Amongst my most treasured Virago Modern Classics are the 3 Mae West books (2 novels and her autobiography), I've also got a box set of her films somewhere, but I hadn't thought about her for a while until Damon Runyon made me remember yesterday.
It's years since I read her books, it's probably time to read them again, and wonder again at just how amazing she was both as a trailblazing woman intent on living on her own terms, and a reminder that out great grandmothers might not have been precisely the way we imagine them. Her wisecracks and one liners are every bit as brilliant as you would expect as well.

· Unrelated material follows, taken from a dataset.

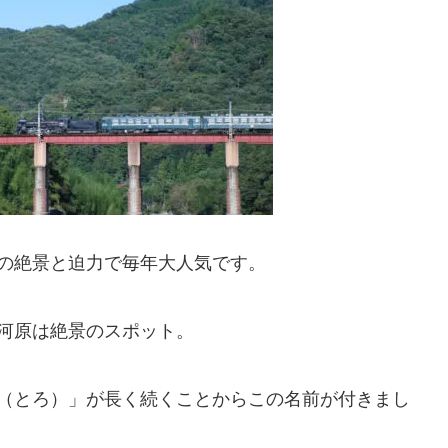
の絶景と迫力で毎年大人気です。
河原は絶景のスポット。
（とろ）」が長く続くことからこの名前が付きまし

To match Mae I wanted a really old fashioned drink; something that would have been familiar in her Bowery hay day. Jerry Thomas was another New York icon, though he predates West by a good few decades his Bartenders Guide (first published in 1862) seemed like the best place to look (I have a Hesperus edition that my sister gave me a few years ago, it's worth getting a copy).
I came up with two options; the Martinez which is a sort of precursor to a Martini, and has enjoyed a bit of a comeback in recent years (its gin, Vermouth, bitters and marischino in Jerry Thomas'version, he uses Old Tom gin which is relatively sweet, and suggests adding extra sugar in the form of gum syrup if it's wanted. By the time you get to the Savoy Cocktail Book the gin is probably dry, and the vermouth is definitely dry). I like a Martinez but thought something without gin would make a change.
The Fancy Vermouth Cocktail sounded perfect. It doesn't give any clues about the vermouth, so I've used the Belsazar summer edition that I have which is definitely at the sweeter end. You take a small wineglass of this (a bar measure, unless you have some proper little Victorian wine glasses - an egg cup would also be about right) and add 2 dashes of bitters and two dashes of marischino. Shake over ice, strain into a coupe glass, garnish with quarter of a lemon.
I was quite tired when I made this, and the lighting in my kitchen is poor. For no good reason I thought the marischino bottle had the same sort of dropper thing in it that the bitters bottle does. Reader, I added a lot more that 2 dashes. Regardless the resulting drink was okay, and I'm looking forward to trying this with different vermouth's (and mess marischino) to find just the right set of balances between sweet and dry.
As it goes I think the drink I ended up with is probably right for the early Mae West mood, when sweeter drinks were more fashionable. Not using gin also means this is a much lower alcohol cocktail which is no bad thing either.